**Dataset**
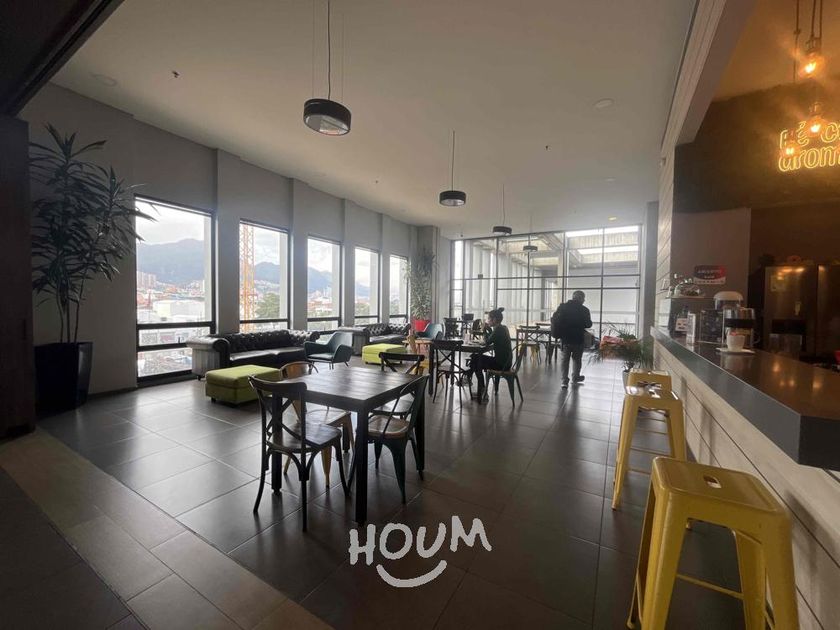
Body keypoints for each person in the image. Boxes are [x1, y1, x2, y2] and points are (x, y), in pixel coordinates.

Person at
--
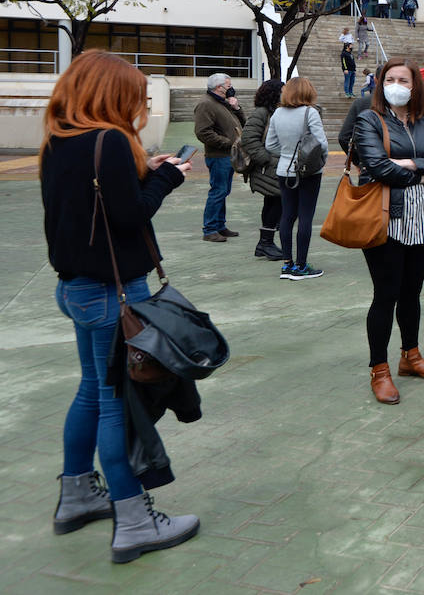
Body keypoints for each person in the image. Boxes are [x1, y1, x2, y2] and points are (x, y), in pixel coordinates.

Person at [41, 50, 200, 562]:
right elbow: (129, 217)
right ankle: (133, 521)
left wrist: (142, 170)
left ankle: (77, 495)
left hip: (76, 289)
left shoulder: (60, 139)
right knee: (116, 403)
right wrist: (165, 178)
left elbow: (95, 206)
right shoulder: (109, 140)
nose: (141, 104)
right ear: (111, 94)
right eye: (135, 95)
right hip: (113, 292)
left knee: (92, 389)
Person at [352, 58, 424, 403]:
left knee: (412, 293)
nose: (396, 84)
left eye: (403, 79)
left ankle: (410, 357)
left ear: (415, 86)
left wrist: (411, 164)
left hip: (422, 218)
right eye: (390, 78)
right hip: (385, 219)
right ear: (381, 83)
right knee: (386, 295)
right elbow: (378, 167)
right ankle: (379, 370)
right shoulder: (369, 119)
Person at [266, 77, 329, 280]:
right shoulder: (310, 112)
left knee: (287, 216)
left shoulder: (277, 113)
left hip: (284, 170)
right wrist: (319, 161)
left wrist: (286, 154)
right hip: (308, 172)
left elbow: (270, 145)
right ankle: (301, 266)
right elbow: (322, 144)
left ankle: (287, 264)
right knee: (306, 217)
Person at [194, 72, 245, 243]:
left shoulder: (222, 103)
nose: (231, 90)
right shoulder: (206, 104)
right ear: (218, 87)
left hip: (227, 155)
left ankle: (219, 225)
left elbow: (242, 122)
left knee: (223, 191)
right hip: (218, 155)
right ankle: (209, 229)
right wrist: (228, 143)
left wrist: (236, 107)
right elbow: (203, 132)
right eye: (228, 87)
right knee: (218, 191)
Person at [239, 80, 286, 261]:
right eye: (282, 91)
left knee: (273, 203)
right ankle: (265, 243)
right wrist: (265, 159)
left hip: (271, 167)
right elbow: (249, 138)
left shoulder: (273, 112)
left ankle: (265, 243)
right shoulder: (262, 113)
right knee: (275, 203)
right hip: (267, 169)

**Your task**
From the records above, extract exactly and only the lines that begin at the line with "right shoulder: (206, 104)" and stop after the line with "right hip: (267, 169)".

**Your response**
right shoulder: (206, 104)
right ear: (218, 87)
left hip: (227, 155)
left ankle: (219, 225)
left elbow: (242, 122)
left knee: (223, 191)
right hip: (218, 155)
right ankle: (209, 229)
right wrist: (228, 143)
left wrist: (236, 107)
right elbow: (203, 132)
right eye: (228, 87)
right knee: (218, 191)
Person at [239, 80, 286, 261]:
right eye: (282, 91)
left knee: (273, 203)
right ankle: (265, 243)
right wrist: (265, 159)
left hip: (271, 167)
right elbow: (249, 138)
left shoulder: (273, 112)
left ankle: (265, 243)
right shoulder: (262, 113)
right knee: (275, 203)
right hip: (267, 169)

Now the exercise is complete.